Nelle attuali condizioni, la messa a disposizione da parte dell’UE dei suoi mezzi militari esistenti, la cancellazione del debito ucraino, il trasferimento a Kiev dei 200 miliardi di fondi russi congelati, uno speciale prelievo sui grandi patrimoni, il sostegno della società civile e una vasta mobilitazione internazionalista di massa per la democrazia e la pace (attraverso lo scioglimento di tutti i blocchi militari e il rispetto dei confini) creerebbero la possibilità di destabilizzare il neofascismo poutiniano. Di conseguenza, si aprirebbe un’altra prospettiva per il continente e per il mondo.
In ogni caso, non c’è nulla da aspettarsi da un’Unione europea non democratica, che sostiene il genocidio di Netanyahu contro il popolo palestinese, provoca ogni anno la morte in mare di migliaia di migranti, impone scambi iniqui ai paesi della periferia e si definisce “un’economia di mercato aperta dove la concorrenza è libera”. La “politica di difesa” di questa UE non può che essere una politica di difesa degli interessi capitalisti, a spese dei lavoratori, dei giovani, delle donne , dei popoli oppressi e del pianeta.
Se vogliono rifiutare di essere trascinati nella lotta tra Stati Uniti e Cina per l’egemonia mondiale, con la Russia come perno, se vogliono essere artefici della loro storia comune, i popoli del vecchio continente non hanno altra scelta che unire i loro movimenti sociali e i loro sindacati nella lotta per un altro Europa, democratica, sociale, aperta, generosa, ecosocialista.
• Un’Europa che metta il grande capitale al suo posto socializzando la finanza, l’energia, l’industria degli armamenti e altri settori chiave;
• Un’Europa che aumenti i salari, sviluppi la sicurezza sociale, rafforzi i servizi pubblici, combatta le disuguaglianze, elimini la povertà;
• Un’Europa che prenda i soldi dove sono per finanziare una transizione ecologica degna di questo nome, senza combustibili fossili, senza nucleare, senza tecnologie di maghi apprendisti e senza agrobusiness;
• Un’Europa che cancelli i debiti dei paesi del Sud, rinunci alla rapina neocoloniale e condivida le scoperte indispensabili per la decarbonizzazione dell’economia;
• Un’Europa in cui le classi popolari avranno a cuore di assicurare da sole la difesa in caso di necessità, dove la coscrizione sostituisca gli eserciti di mestiere.
Il percorso verso la fondazione di questa Europa è politico: passa attraverso la lotta contro il ripiegamento nazionale e la mobilitazione per l’elezione di un’assemblea costituente europea.
È urgente.
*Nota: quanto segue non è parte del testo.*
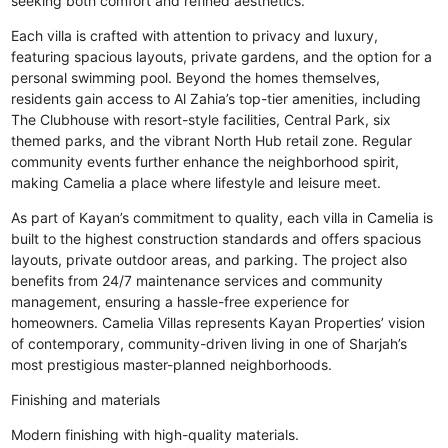
seeking both comfort and refined aesthetics.
Each villa is crafted with attention to privacy and luxury,
featuring spacious layouts, private gardens, and the option for a
personal swimming pool. Beyond the homes themselves,
residents gain access to Al Zahia’s top-tier amenities, including
The Clubhouse with resort-style facilities, Central Park, six
themed parks, and the vibrant North Hub retail zone. Regular
community events further enhance the neighborhood spirit,
making Camelia a place where lifestyle and leisure meet.
As part of Kayan’s commitment to quality, each villa in Camelia is
built to the highest construction standards and offers spacious
layouts, private outdoor areas, and parking. The project also
benefits from 24/7 maintenance services and community
management, ensuring a hassle-free experience for
homeowners. Camelia Villas represents Kayan Properties’ vision
of contemporary, community-driven living in one of Sharjah’s
most prestigious master-planned neighborhoods.
Finishing and materials
Modern finishing with high-quality materials.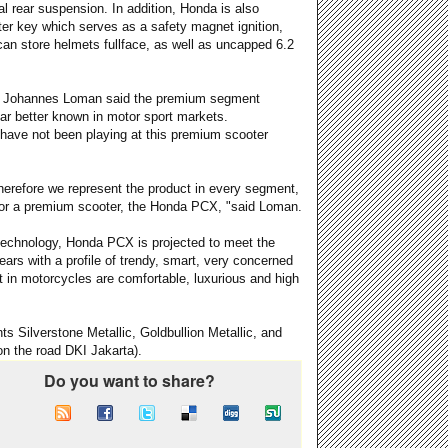
ual rear suspension. In addition, Honda is also
er key which serves as a safety magnet ignition,
 can store helmets fullface, as well as uncapped 6.2
HM Johannes Loman said the premium segment
ar better known in motor sport markets.
 have not been playing at this premium scooter
herefore we represent the product in every segment,
 for a premium scooter, the Honda PCX, "said Loman.
 technology, Honda PCX is projected to meet the
ears with a profile of trendy, smart, very concerned
 in motorcycles are comfortable, luxurious and high
nts Silverstone Metallic, Goldbullion Metallic, and
n the road DKI Jakarta).
Do you want to share?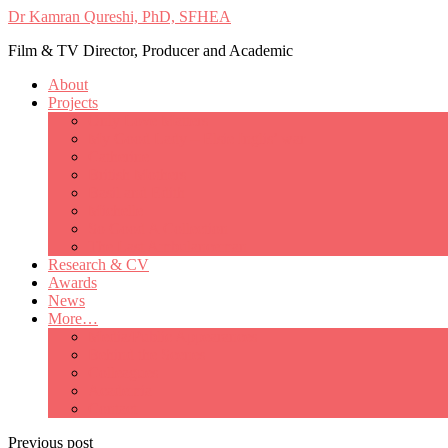
Dr Kamran Qureshi, PhD, SFHEA
Film & TV Director, Producer and Academic
About
Projects
Only Love Matters
My Good Lady – Elsie Inglis’ war
Catherine
British Mothers
Basil and Edith
Michelle
So Good A Collection
The Last Ambulanceman
Research & CV
Awards
News
More…
Media/Public Appearances
Behind the Scenes
Colleagues
Academia
Contact
Previous post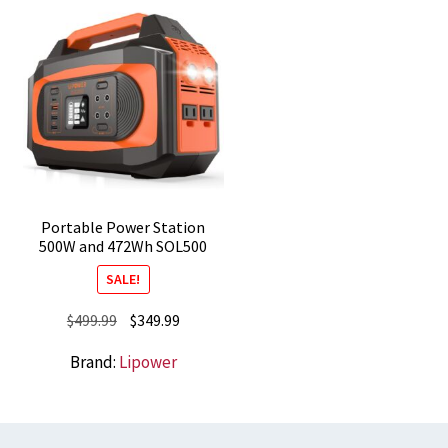
Portable Power Station
500W and 472Wh SOL500
SALE!
Original
Current
$
499.99
$
349.99
price
price
Brand:
Lipower
was:
is:
$499.99.
$349.99.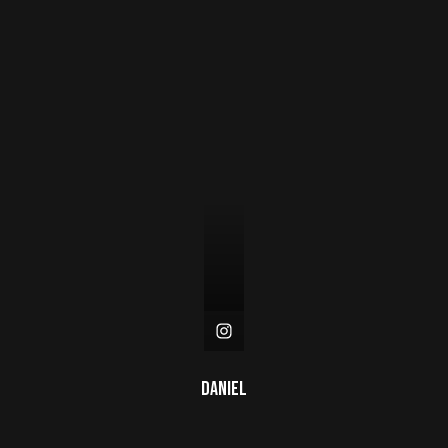
Daniel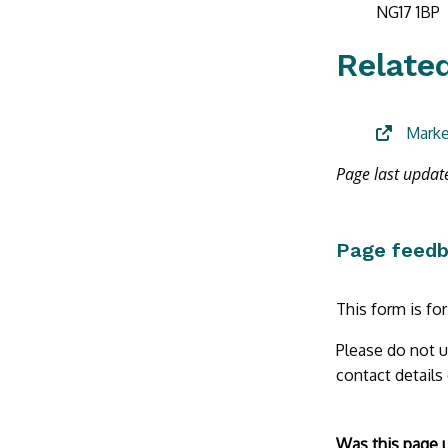
NG17 1BP
Related
Marke
Page last upda
Page feed
This form is fo
Please do not u
contact details
Form
Was this page 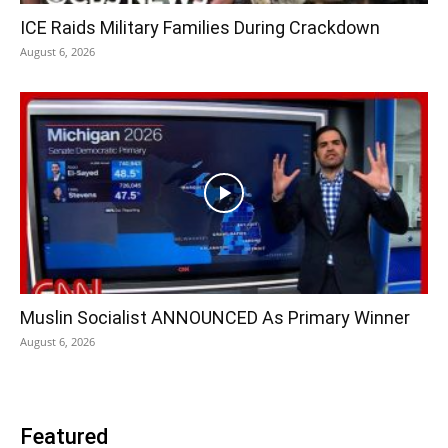
ICE Raids Military Families During Crackdown
August 6, 2026
Muslin Socialist ANNOUNCED As Primary Winner
August 6, 2026
Featured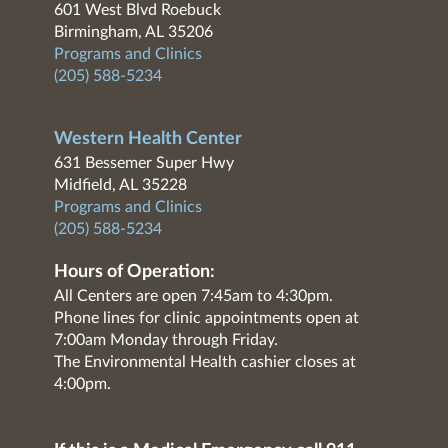
601 West Blvd Roebuck
Birmingham, AL 35206
Programs and Clinics
(205) 588-5234
Western Health Center
631 Bessemer Super Hwy
Midfield, AL 35228
Programs and Clinics
(205) 588-5234
Hours of Operation:
All Centers are open 7:45am to 4:30pm.
Phone lines for clinic appointments open at
7:00am Monday through Friday.
The Environmental Health cashier closes at
4:00pm.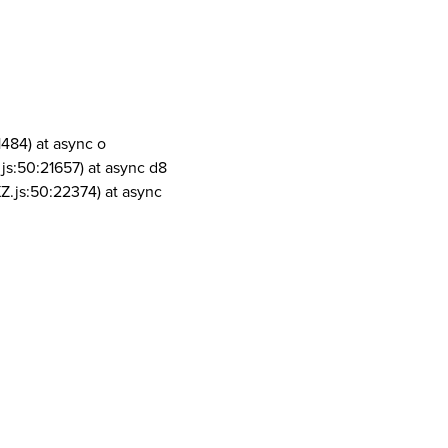
1484) at async o
js:50:21657) at async d8
Z.js:50:22374) at async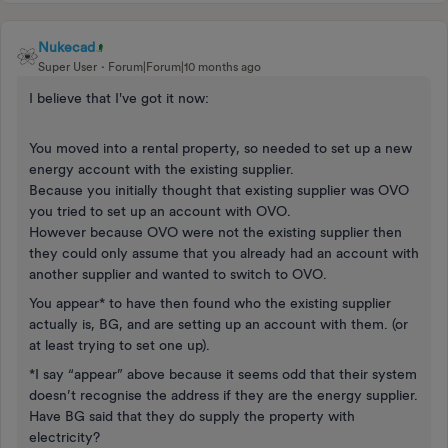
Nukecad
Super User
Forum|Forum|10 months ago
I believe that I've got it now:
You moved into a rental property, so needed to set up a new
energy account with the existing supplier.
Because you initially thought that existing supplier was OVO
you tried to set up an account with OVO.
However because OVO were not the existing supplier then
they could only assume that you already had an account with
another supplier and wanted to switch to OVO.
You appear* to have then found who the existing supplier
actually is, BG, and are setting up an account with them. (or
at least trying to set one up).
*I say “appear” above because it seems odd that their system
doesn’t recognise the address if they are the energy supplier.
Have BG said that they do supply the property with
electricity?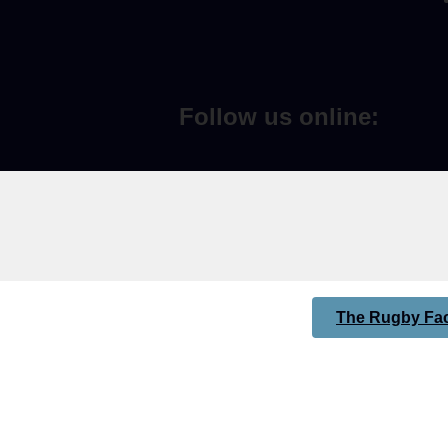
Follow us online:
The Rugby Fac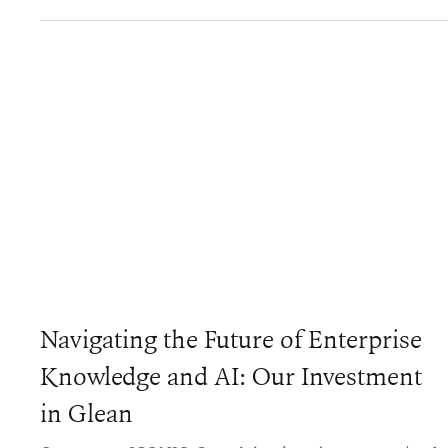
Navigating the Future of Enterprise
Knowledge and AI: Our Investment
in Glean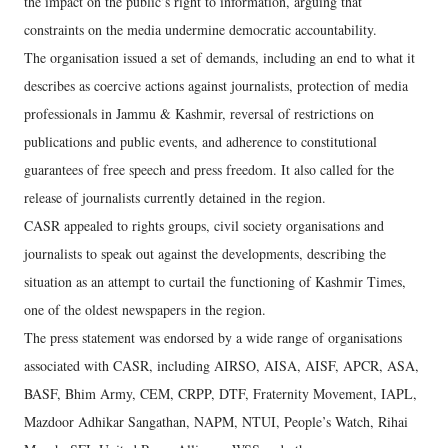
the impact on the public’s right to information, arguing that
constraints on the media undermine democratic accountability.
The organisation issued a set of demands, including an end to what it
describes as coercive actions against journalists, protection of media
professionals in Jammu & Kashmir, reversal of restrictions on
publications and public events, and adherence to constitutional
guarantees of free speech and press freedom. It also called for the
release of journalists currently detained in the region.
CASR appealed to rights groups, civil society organisations and
journalists to speak out against the developments, describing the
situation as an attempt to curtail the functioning of Kashmir Times,
one of the oldest newspapers in the region.
The press statement was endorsed by a wide range of organisations
associated with CASR, including AIRSO, AISA, AISF, APCR, ASA,
BASF, Bhim Army, CEM, CRPP, DTF, Fraternity Movement, IAPL,
Mazdoor Adhikar Sangathan, NAPM, NTUI, People’s Watch, Rihai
L’Europa e il mondo sono al crocevia della storia. I diritti democratici e sociali sono nati in Europa nel XIX° e XX° secolo dalla lotta del mondo del lavoro contro lo sfruttamento capitalista. È il loro destino ad essere in gioco, su un pianeta in fiamme che i despoti sognano di sottomettere al diktat senza limiti del capitale.